With a linear sensor, if you halve the brightness you halve the numerical "reading" or light level. If the 'reading' is 4000 at 100% of sensor max light level capability, then it will be 2000 at 50% of sensor max level,
and it will be 1000 at 25% of max
500 at 12.5% of max
250 at 6.25% of max
125 at 3.125% OF MAX
62 AT ...
BUT each halving of light level is equivalent to one stop, or one EV level. It's far more intuitive to think in EV units but it can be equally expressed in stops.
So the first "stop" of sensor range has a certain EV of actual brightness at the top of this range and 1 EV less at the bottom, and the sensor has max reading of 4000 and minimum of 2000 and there are 2000 "counts" across this or EV level.

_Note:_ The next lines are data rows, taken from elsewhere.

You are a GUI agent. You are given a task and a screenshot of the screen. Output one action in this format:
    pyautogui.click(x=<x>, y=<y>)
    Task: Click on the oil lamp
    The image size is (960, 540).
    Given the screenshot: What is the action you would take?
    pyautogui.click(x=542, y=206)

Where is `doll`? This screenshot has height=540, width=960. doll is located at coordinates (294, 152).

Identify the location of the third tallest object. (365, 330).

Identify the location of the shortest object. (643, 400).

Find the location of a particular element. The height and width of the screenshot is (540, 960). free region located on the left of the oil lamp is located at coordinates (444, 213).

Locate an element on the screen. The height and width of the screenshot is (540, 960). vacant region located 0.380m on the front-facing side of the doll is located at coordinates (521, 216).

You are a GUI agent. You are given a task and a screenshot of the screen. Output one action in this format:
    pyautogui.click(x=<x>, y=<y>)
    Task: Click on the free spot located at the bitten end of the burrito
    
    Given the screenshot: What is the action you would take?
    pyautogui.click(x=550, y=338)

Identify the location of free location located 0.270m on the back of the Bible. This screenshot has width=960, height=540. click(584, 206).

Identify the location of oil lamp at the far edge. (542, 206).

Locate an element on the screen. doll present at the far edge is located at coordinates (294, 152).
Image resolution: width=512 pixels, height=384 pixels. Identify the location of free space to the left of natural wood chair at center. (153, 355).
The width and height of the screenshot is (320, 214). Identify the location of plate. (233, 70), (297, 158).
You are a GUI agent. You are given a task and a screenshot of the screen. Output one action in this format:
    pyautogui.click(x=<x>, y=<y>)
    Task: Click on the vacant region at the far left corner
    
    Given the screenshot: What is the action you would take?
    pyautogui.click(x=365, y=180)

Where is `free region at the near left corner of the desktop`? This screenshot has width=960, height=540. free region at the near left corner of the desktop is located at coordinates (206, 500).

Areas in the image which are one EV level less bright than maximum brightness = the second stop / EV level in the image and have light levels from 1000 to 2000 and a 1000 range
The third stop has light levels from 500 to 1000 and a 500 range
The fourth stop has light levels from 250 to 500 and a 250 range
This means that the first stop of exposure has many numeric values between its top and bottom levels. Noise of a given magnitude that is a certain percentage of its range will be an increasing percentage of the range of a stop as light level falls.
eg say noise was +/- 5 units relative to the sensors 4000:1 dynamic range.
In the top stop noise is 5/2000 = 1/400 = 0.25% of the range.
In the 2nd stop noise is 5/1000 = 0.5% .
By the time we are down to the 8th stop the dynamic range available
= 4000 /(2 x 2 x 2 x 2 x 2 x 2 x 2 x 2) ~+ 16 sensor steps, and the 5 units of noise are 5/16 or about 31% of the range. ie at the op end of brightness a given level of noise may have little effect but as brightness falls the noise double for every 1 stop decrease and the % that the noise is of signal variation doubles.
Translating this into practice - take a highish ISO photo where the image is starting to get noisy. Now look in the shadow areas - you will find that they are far more affected - in about inverse proportion to their brightness.
So - EV levels that are close to the top of the sensors maximum light handling level are less noise affected. It does not matter about what the light level is as long as it can be corrected in due course. Rather, we push all brightness levels up until the brightest level is almost clipping. This allows the lower levels to have as much sensor variation as possible.
Note that 5 stops was just a convenient range to consider - this effect of right shifting matters right across the range.
Film tends to have a logarithmic response to light so comoresses a wider variation of levels into a lower effective range.